A M. Bourgault-Ducoudray

La musique de Gluck évoque dans mon esprit une de ces statues grecques, aux formes merveilleuses, drapées dans les chastes plis des voiles antiques. Non pas seulement un marbre froid dans sa beauté, des lignes rigides dans leur harmonie, mais un ensemble si parfait et si vivant dans sa perfection qu'il est impossible de le contempler sans s'attendrir, et vibrer d'admiration.

C'est que l'art de Gluck jaillit des sources mêmes de la Beauté et de la Vertu; il serait inutile de vouloir séparer dans ses inspirations ces deux « muses » de son génie. L'une ne plaît que par l'autre et elles se confondent dans

ses harmonies incomparables de limpidité et de sérénité. Chantre de la Vertu, poète de la Beauté, il le fut merveilleusement. Aussi, faire l'éloge de Gluck, c'est faire l'éloge de l'Art dans sa plus absolue perfection, l'art éducateur et régénérateur, le seul qui ait droit à notre entier enthousiasme...

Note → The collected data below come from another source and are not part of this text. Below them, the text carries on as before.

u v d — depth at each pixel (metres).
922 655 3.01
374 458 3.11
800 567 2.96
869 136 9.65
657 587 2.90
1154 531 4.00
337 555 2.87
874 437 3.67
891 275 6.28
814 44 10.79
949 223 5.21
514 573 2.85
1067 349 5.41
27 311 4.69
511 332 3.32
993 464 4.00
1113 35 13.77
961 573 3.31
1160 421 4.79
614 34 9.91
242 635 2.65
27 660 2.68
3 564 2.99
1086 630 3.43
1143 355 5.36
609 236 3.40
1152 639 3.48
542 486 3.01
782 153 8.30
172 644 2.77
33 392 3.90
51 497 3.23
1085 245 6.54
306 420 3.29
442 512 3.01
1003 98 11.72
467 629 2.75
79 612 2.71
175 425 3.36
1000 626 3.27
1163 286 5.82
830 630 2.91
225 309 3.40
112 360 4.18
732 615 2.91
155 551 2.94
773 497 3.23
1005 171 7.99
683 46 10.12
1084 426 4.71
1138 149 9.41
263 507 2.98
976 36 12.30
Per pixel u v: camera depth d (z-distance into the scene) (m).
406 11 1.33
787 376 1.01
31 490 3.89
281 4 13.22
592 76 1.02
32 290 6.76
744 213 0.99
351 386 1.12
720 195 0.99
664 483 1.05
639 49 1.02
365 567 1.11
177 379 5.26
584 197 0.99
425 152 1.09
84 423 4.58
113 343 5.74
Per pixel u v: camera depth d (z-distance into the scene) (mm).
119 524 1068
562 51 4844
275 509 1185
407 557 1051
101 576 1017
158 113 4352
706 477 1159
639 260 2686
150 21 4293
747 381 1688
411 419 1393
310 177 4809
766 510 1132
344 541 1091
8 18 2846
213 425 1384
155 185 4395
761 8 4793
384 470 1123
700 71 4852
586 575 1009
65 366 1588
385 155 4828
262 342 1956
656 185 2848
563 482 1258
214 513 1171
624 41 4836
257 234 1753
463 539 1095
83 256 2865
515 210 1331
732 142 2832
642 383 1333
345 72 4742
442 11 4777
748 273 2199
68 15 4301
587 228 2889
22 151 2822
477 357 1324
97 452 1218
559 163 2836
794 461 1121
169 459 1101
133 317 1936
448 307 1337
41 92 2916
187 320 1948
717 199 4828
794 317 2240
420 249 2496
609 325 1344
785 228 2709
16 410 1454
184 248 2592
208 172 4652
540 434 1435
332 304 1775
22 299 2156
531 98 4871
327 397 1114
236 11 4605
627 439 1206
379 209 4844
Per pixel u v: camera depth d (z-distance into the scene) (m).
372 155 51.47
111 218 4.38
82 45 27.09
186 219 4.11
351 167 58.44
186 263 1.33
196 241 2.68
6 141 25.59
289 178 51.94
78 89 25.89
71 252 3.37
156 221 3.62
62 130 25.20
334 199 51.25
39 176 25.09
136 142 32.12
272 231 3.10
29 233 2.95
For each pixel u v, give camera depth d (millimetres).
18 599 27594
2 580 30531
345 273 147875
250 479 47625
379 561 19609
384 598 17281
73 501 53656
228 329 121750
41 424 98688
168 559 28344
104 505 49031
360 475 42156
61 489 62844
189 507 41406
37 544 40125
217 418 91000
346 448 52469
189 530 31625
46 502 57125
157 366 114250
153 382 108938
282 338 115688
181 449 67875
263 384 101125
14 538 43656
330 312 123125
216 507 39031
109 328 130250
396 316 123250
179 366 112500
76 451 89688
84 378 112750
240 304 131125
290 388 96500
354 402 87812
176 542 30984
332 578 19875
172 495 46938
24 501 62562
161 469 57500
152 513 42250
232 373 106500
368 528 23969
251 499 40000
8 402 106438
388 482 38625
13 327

Comme l'Art lui-même, Gluck n'a pas de patrie. Il est Allemand par sa naissance et par sa science de l'orchestration, Italien par la vivacité de l'inspiration et son abondance, Français d'adoption et de génie. Il a emprunté à chaque école ce qui lui semblait le plus propre à rehausser et originaliser ses compositions et à créer ainsi une « manière à part, la plus logique et la plus simplement belle.